Doesn’t this hold only for deepcopy?

1 Like

The difference between copy and deepcopy is only articulated for types, not for arrays. Unfortunately copy has two different meanings, as seen in the example where the copy of an Adjoint returns a Matrix.

1 Like

Thanks, I should clarify: the invariance is for first-level array ops like setindex!, push!, pop!.

1 Like

I think no operation on b itself can change a itself, operations over their elements change the element, and the element may be present in more than one struct/array.

To me seems natural that copy is just the shallow version of deepcopy. This is, changes to things that are clearly stored in the outermost object, and not inside some inner object, do not affect the copy, however changing an inner object can affect the copy (as they both simply happen to share it).
Consequently, if you replace the value in a field or position, the copy is not affected; if you delete elements (a property of the outermost object, clearly), the copy is not affected; if you change a field of an element of the original array, well, the same element is stored in the copy, and so the change will be reflected, but it is not like the copy itself has changed.

I think talking about fields in terms of a definition of copy does not fit here, where the return type can be something completely different (with completely different fields)

In which case are you thinking exactly? The copy may be a different type, that internally has different fields, however the copy often have the same public API than the original. The fields can be seen in a less technical light and a more semantic one, this is, as the properties/information of the object itself (but not inner objects) are copied (even if the exact internal struct fields are not the same).
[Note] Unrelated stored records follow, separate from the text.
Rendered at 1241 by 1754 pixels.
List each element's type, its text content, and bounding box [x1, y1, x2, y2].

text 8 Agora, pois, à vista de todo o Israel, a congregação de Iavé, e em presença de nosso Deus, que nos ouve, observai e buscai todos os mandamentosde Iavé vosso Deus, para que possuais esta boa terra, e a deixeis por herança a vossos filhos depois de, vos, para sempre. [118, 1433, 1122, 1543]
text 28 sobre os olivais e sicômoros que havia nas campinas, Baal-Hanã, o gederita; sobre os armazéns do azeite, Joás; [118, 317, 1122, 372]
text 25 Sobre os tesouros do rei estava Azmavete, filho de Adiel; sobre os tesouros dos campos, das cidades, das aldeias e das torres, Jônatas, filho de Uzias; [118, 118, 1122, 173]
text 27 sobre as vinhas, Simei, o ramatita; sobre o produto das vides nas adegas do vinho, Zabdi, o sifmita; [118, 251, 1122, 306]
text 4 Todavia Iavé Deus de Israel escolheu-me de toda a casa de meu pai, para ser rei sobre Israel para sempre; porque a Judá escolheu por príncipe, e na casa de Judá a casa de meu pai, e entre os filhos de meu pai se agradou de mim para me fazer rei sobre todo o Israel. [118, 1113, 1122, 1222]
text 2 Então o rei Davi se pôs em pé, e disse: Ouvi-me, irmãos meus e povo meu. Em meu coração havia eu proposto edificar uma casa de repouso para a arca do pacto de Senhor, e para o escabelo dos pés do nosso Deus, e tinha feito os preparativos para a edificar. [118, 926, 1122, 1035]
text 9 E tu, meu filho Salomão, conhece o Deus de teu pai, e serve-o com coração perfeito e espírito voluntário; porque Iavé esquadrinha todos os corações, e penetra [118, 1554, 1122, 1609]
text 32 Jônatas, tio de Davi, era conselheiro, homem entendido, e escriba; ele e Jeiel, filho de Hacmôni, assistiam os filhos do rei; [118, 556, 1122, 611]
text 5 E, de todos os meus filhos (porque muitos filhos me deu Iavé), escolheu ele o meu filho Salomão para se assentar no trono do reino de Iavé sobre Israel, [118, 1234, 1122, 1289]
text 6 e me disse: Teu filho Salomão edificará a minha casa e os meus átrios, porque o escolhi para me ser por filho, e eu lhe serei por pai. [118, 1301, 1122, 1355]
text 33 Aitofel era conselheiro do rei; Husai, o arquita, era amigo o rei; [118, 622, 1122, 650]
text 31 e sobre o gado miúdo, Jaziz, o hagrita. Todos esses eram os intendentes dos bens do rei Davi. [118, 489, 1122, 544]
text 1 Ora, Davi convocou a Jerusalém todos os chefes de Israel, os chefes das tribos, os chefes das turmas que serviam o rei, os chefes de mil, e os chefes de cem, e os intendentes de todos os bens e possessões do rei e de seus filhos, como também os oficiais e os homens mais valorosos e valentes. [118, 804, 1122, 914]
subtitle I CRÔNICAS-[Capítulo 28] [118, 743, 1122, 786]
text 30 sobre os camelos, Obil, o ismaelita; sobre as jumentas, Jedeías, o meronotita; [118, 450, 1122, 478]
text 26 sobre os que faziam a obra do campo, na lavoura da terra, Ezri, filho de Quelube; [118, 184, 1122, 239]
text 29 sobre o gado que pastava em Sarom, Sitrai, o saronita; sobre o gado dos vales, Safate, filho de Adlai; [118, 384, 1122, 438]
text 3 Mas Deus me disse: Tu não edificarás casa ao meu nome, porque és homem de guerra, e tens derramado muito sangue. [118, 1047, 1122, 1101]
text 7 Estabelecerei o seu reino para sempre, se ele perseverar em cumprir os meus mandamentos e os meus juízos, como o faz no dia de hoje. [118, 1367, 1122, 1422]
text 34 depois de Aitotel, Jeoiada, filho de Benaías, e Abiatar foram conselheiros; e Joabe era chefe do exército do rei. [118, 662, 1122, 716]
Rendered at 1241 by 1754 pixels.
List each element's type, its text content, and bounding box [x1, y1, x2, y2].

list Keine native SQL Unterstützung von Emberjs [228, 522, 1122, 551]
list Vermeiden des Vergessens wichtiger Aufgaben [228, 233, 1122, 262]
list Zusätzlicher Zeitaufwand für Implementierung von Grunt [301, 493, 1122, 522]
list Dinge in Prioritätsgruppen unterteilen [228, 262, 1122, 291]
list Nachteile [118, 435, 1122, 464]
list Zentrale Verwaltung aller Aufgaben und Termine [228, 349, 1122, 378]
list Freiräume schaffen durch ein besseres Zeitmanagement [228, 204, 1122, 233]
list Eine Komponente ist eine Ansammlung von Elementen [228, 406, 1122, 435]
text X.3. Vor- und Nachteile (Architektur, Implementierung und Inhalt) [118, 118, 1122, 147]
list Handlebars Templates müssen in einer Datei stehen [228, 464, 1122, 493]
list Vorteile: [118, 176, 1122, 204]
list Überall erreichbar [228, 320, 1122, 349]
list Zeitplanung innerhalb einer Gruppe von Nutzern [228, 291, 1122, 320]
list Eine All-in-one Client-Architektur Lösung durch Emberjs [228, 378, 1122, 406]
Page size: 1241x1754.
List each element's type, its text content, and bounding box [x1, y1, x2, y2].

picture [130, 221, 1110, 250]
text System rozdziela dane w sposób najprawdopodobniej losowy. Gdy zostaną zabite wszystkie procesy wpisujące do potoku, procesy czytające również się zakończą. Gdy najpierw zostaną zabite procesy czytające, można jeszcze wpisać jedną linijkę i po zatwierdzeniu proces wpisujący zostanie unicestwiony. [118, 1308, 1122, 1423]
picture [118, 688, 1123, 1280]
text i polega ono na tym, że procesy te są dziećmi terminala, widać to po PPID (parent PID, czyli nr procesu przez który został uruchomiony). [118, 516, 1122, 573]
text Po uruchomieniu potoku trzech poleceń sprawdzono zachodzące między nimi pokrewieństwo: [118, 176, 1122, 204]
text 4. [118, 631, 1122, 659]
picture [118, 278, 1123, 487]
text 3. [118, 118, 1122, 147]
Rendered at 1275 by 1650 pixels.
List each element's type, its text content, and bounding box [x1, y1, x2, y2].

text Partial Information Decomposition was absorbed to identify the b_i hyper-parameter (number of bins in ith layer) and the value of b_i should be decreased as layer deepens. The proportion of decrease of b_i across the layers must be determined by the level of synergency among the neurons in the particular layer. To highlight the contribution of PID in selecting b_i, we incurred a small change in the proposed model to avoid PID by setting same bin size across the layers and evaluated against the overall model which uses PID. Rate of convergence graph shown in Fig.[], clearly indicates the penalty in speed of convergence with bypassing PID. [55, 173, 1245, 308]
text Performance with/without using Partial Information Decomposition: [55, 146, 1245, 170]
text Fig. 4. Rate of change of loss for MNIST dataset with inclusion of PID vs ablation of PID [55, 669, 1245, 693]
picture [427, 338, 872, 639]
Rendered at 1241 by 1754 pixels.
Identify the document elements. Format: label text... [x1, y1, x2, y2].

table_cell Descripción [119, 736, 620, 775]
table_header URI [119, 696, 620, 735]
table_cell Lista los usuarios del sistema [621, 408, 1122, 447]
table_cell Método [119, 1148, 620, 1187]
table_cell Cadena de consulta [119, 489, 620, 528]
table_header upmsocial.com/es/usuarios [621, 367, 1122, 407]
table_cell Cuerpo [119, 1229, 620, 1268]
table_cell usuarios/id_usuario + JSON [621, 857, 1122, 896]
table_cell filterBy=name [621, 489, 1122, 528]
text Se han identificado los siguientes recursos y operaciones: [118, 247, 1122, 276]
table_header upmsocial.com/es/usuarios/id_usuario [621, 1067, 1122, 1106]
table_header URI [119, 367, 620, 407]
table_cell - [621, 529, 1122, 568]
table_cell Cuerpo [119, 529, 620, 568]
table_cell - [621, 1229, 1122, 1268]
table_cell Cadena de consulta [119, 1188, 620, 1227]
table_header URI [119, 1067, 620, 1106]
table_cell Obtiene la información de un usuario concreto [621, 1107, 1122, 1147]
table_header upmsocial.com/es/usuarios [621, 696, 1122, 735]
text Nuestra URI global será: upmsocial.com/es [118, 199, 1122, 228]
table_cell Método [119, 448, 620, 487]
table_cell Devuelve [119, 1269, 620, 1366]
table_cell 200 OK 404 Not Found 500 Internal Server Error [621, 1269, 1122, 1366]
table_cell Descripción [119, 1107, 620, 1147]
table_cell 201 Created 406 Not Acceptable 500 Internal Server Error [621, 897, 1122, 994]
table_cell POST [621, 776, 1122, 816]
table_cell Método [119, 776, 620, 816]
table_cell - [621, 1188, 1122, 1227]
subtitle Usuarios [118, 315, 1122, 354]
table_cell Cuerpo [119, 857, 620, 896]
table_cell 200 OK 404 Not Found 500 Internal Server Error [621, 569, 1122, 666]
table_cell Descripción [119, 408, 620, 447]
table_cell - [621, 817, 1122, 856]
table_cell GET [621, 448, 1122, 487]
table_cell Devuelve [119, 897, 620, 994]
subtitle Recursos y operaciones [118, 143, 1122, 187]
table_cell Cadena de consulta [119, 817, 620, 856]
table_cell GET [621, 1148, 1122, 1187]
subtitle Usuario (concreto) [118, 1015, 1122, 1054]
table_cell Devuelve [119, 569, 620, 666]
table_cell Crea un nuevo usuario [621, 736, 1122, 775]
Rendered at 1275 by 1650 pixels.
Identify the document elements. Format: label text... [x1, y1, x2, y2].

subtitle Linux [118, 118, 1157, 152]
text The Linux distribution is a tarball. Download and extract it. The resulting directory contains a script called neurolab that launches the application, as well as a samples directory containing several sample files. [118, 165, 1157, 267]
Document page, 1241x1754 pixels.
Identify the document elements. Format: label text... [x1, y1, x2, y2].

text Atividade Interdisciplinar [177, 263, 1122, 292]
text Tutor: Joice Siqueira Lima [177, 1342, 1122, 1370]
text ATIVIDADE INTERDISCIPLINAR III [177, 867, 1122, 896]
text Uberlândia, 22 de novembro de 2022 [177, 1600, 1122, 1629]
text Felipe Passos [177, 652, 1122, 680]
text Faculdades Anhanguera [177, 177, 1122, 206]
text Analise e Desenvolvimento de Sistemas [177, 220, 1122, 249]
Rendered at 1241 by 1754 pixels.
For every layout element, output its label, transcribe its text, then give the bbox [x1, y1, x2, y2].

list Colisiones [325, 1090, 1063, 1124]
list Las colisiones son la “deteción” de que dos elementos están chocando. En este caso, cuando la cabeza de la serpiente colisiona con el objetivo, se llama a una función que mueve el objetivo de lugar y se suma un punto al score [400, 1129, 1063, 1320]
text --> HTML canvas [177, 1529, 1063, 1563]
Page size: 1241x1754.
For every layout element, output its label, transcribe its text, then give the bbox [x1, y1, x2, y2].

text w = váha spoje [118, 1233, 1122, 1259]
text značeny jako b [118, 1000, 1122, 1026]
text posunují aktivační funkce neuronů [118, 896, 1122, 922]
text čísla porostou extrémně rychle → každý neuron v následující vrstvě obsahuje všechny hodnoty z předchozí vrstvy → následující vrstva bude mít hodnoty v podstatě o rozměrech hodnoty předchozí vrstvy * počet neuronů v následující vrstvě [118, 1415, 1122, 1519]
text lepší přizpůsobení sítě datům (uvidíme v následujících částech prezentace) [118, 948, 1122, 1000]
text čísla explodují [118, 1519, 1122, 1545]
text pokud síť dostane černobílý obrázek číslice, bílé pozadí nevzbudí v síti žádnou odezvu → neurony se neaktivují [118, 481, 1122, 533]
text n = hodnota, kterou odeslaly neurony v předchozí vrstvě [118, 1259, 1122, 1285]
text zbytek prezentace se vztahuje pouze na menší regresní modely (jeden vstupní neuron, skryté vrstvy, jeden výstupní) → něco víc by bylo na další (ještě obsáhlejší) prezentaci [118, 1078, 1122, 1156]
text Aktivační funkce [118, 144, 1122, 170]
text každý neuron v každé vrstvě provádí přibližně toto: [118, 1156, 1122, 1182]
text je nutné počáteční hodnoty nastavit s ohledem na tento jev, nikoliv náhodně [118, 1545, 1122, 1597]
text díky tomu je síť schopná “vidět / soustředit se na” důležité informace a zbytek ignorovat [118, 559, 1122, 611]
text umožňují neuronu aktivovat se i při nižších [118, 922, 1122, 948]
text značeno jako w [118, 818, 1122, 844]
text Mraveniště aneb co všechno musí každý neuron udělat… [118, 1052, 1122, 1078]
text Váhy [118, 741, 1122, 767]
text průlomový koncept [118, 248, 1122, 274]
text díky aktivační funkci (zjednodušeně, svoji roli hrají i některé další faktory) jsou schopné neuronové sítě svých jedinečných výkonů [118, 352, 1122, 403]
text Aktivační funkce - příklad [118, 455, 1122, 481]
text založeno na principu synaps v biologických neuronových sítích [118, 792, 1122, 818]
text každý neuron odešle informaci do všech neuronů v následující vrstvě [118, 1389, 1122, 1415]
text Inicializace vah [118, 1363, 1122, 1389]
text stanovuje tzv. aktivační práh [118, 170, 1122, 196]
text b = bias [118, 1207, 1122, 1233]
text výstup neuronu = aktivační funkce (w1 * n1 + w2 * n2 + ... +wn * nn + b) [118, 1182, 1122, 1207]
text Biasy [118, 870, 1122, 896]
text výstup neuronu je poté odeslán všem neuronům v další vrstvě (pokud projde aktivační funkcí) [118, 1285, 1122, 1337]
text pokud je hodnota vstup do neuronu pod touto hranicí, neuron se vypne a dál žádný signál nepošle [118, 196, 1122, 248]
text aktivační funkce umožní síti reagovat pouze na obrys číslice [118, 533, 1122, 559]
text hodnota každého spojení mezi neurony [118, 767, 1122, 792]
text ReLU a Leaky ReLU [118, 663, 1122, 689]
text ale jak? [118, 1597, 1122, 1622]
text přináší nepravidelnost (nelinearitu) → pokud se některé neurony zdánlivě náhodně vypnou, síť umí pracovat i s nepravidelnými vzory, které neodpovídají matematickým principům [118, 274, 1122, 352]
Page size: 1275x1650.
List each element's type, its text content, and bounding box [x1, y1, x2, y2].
Yes, you’ve identified exactly the crux of the issue. Another good motivating example is views; we now have copy(view(A, I...)) defined to be A[I...] by default. In fact, I think it makes sense to try to align indexing and copy.

3 Likes

FWIW, having come back to Julia after a pause, I was surprised that copying a DataFrame seems to be a deep copy. I’d love to see the Julia community standardize the meaning of these generic functions and do more to help libraries coordinate around a consistent set of guarantees.

5 Likes

Just to be clear it should only be “one level”, that is:

julia>  A = [[1,2]]
1-element Array{Array{Int64,1},1}:
 [1, 2]

julia> copy(A)[1][1] = 4
4

julia> A
1-element Array{Array{Int64,1},1}:
 [4, 2]

So I think the entries of an array play the same role w.r.t. copy as fields do for other types.

3 Likes

The challenge in Julia is that it’s not always entirely clear what “one level” means. DataFrames is a great example. Is it a vector of vectors? Or a matrix of elements? Both? In fact, DataFrames copy is never a deepcopy, but you can see this tension (and the connection to indexing!) directly in the source:

https://github.com/JuliaData/DataFrames.jl/blob/ddba103ca71e73fa258cd1ea833e0240b3dabc11/src/dataframe/dataframe.jl#L822-L836

4 Likes